EXERCISE DESCRIPTION -> Within the records below, find each line that holds the string "които", then copy it.

Stored items from a collection
• • •
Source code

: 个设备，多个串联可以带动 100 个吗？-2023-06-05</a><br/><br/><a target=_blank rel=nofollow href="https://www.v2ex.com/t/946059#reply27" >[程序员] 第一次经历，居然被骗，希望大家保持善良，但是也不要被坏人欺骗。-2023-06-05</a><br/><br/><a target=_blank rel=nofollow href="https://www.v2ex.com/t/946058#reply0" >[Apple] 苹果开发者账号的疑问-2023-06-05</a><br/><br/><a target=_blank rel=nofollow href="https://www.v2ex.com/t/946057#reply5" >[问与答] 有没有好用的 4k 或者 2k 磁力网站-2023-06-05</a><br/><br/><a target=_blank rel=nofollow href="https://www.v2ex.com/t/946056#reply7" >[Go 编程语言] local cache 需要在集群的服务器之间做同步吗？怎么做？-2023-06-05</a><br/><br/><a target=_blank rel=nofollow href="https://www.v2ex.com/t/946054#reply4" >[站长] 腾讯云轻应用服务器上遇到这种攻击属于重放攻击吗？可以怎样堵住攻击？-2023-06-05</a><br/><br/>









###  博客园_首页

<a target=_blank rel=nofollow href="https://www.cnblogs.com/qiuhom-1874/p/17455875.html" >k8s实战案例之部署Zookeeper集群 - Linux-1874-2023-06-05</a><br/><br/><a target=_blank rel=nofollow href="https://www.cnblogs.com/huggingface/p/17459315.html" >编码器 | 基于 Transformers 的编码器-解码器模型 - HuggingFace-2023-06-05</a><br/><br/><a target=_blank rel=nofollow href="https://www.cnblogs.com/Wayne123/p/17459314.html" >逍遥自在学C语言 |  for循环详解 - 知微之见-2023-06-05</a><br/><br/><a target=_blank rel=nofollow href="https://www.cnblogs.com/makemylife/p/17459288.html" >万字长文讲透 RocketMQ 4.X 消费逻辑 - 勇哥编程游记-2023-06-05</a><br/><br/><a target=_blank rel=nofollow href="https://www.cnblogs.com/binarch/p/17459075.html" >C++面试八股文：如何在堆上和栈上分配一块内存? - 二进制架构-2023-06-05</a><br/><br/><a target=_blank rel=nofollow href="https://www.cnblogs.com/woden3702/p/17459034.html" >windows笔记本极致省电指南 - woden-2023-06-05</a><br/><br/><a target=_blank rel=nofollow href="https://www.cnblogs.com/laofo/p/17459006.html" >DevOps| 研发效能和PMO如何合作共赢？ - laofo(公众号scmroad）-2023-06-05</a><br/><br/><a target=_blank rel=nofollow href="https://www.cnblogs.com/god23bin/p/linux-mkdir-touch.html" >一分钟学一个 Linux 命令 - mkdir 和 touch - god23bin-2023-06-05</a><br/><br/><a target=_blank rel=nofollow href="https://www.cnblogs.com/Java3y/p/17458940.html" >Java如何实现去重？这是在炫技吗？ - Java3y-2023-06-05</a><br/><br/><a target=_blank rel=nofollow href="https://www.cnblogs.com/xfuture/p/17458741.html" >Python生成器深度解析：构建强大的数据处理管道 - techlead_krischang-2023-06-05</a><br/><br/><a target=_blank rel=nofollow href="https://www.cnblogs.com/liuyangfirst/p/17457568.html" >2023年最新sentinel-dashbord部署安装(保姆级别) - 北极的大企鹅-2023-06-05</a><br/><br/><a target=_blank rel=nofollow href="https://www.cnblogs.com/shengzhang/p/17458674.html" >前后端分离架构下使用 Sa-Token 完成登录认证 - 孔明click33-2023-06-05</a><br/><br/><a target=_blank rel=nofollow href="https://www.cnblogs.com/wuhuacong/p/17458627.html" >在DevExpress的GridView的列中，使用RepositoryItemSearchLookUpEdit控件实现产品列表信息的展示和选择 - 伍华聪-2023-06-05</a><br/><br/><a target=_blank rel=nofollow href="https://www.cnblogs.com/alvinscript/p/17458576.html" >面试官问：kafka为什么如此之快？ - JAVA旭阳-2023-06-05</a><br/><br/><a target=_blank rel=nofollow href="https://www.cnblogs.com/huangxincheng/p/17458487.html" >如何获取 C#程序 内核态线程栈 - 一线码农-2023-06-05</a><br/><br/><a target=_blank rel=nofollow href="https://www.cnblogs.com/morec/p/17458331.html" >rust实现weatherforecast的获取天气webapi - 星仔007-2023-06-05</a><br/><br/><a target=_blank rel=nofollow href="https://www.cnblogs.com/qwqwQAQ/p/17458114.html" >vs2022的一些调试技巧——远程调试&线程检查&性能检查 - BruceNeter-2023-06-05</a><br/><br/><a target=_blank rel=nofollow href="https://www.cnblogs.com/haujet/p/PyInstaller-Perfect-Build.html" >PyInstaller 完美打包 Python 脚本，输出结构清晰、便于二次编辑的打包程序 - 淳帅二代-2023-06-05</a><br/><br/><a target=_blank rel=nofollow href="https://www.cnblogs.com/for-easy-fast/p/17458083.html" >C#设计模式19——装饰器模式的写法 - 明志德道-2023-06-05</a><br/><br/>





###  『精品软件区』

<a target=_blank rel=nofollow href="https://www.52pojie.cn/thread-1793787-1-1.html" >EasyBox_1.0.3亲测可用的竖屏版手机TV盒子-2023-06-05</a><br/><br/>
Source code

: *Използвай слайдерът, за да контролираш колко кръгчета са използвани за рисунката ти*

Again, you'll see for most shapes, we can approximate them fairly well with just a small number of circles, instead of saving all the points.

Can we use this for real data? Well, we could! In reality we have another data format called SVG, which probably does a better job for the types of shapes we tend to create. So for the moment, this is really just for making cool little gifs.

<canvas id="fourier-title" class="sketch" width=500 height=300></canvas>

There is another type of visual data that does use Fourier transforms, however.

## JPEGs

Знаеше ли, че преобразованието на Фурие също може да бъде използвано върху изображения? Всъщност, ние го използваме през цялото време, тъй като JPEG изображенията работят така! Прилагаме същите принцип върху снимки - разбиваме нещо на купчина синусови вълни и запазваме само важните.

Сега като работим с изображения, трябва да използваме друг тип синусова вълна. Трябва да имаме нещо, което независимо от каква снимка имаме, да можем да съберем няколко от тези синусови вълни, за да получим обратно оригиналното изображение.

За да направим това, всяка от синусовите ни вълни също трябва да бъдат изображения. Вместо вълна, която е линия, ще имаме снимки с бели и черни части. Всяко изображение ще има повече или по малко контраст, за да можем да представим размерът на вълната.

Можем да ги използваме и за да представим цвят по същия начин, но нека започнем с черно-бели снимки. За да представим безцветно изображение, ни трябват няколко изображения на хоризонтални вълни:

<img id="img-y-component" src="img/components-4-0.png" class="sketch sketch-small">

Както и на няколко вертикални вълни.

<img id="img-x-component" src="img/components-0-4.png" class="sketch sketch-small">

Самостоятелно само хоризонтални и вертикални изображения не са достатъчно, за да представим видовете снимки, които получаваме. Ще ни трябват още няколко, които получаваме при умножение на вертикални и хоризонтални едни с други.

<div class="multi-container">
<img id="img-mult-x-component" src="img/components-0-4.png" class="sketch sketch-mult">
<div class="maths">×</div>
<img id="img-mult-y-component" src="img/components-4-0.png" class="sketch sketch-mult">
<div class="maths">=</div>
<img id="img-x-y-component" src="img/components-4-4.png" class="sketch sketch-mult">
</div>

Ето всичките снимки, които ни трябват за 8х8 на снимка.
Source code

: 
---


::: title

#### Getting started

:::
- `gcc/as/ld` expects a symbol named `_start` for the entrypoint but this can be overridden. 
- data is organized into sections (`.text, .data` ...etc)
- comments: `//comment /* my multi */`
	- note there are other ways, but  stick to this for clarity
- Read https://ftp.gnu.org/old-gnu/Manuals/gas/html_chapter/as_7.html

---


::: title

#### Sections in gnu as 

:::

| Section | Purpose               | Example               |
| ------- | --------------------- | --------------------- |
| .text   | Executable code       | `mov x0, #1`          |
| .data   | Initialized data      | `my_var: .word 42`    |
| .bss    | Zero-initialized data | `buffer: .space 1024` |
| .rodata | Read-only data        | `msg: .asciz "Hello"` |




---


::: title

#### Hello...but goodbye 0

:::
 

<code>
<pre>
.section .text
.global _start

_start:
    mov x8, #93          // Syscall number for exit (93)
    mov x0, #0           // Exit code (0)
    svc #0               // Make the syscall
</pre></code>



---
• • •
FINISHED TASK ->
Самостоятелно само хоризонтални и вертикални изображения не са достатъчно, за да представим видовете снимки, които получаваме. Ще ни трябват още няколко, които получаваме при умножение на вертикални и хоризонтални едни с други.
Ето всичките снимки, които ни трябват за 8х8 на снимка.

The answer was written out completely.